Era uma aldeia de lavradores,com o meu feitio de refilona,não levava recados para casa,respondia sempre á letra e tinha resposta para tudo,principalmente naquela altura em que as mulheres,eram feitas para estar em casa a tomar conta dos filhos,e as raparigas trabalhavam em confecção,nunca num café.Estive lá uns 4 meses,não deu resultado.
Fui então trabalhar para uma loja de pronto a vestir de uma vizinha,que estava á procura de uma pessoa nova,simpática e comunicativa(quem melhor do que eu assentava-me como uma luva este novo emprego).A loja manteve-se uns 5 meses a funcionar,o movimento não era muito teve que se fechar.
Entretanto a loja ao lado vendia máquinas para confecção e respectivos acessórios.
Perguntaram -me se estava interessada em ficar lá,respondi logo que sim,sem duvida.

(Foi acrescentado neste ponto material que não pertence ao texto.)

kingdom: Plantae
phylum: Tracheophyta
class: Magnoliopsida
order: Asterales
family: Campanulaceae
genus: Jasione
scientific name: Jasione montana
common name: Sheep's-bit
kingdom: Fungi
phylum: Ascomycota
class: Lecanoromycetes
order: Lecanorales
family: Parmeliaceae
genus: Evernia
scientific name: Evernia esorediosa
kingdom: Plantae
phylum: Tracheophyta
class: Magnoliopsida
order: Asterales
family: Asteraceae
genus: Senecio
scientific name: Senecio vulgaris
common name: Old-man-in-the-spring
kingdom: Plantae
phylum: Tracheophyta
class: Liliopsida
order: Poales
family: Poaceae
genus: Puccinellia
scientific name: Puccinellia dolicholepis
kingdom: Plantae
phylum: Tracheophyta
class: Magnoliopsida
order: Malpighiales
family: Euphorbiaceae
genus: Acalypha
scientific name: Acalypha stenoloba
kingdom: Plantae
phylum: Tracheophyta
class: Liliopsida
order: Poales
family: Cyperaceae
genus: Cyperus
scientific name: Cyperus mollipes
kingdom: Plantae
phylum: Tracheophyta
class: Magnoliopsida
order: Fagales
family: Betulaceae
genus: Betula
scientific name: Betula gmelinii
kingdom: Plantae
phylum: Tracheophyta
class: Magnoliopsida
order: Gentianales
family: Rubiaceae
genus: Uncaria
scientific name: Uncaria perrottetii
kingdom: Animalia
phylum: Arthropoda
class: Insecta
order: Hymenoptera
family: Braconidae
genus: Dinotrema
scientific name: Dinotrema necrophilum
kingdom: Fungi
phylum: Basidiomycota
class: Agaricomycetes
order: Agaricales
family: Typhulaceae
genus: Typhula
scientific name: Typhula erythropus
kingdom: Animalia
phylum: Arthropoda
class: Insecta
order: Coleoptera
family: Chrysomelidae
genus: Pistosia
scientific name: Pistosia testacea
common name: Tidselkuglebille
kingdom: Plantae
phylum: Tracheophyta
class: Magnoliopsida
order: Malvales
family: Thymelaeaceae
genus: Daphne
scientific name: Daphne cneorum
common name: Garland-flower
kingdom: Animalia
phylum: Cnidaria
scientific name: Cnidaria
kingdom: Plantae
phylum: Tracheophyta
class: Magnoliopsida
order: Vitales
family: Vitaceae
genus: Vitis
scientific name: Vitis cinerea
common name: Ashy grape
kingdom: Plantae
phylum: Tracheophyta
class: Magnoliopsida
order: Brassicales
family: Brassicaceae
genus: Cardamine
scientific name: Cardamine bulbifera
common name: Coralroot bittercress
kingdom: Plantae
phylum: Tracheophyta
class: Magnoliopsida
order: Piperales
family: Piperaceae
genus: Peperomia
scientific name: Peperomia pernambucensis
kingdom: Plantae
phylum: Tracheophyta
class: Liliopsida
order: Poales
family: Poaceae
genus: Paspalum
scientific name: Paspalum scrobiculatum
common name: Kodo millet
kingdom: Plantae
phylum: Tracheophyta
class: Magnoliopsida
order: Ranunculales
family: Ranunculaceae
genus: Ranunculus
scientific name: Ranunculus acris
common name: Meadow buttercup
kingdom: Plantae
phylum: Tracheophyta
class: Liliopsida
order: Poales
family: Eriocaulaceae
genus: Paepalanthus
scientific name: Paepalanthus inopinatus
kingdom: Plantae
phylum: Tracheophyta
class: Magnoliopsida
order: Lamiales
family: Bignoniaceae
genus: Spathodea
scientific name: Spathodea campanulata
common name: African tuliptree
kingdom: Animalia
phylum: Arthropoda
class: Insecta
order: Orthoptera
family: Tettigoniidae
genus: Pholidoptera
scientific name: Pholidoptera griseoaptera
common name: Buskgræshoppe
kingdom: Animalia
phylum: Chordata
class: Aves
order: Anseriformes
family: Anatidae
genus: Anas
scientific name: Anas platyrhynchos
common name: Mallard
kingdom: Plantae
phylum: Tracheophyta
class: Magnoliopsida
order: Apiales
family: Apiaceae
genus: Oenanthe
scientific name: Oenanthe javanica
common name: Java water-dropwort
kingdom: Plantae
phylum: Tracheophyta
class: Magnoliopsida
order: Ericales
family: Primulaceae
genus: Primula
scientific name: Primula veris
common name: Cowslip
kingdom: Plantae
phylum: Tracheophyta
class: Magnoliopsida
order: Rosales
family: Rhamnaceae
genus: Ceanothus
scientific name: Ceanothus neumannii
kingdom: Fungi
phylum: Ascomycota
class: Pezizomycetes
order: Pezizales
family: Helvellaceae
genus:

No meio disto tudo,já a minha mãe me andava a massacrar a cabeça que queria que eu fosse para cabeleireira,pois ela tirou o curso quando eu tinha uns 4 anos, mas não pode ecercer pois como tinha bronquite asmático,tinha dificuldade em respirar por causa dos cheiros dos produtos.
Como eu não sou nada teimosa sempre disse que não eu é que sabia.
O meu objectivo era continuar a estudar e entrar para a universidade tirar medicina.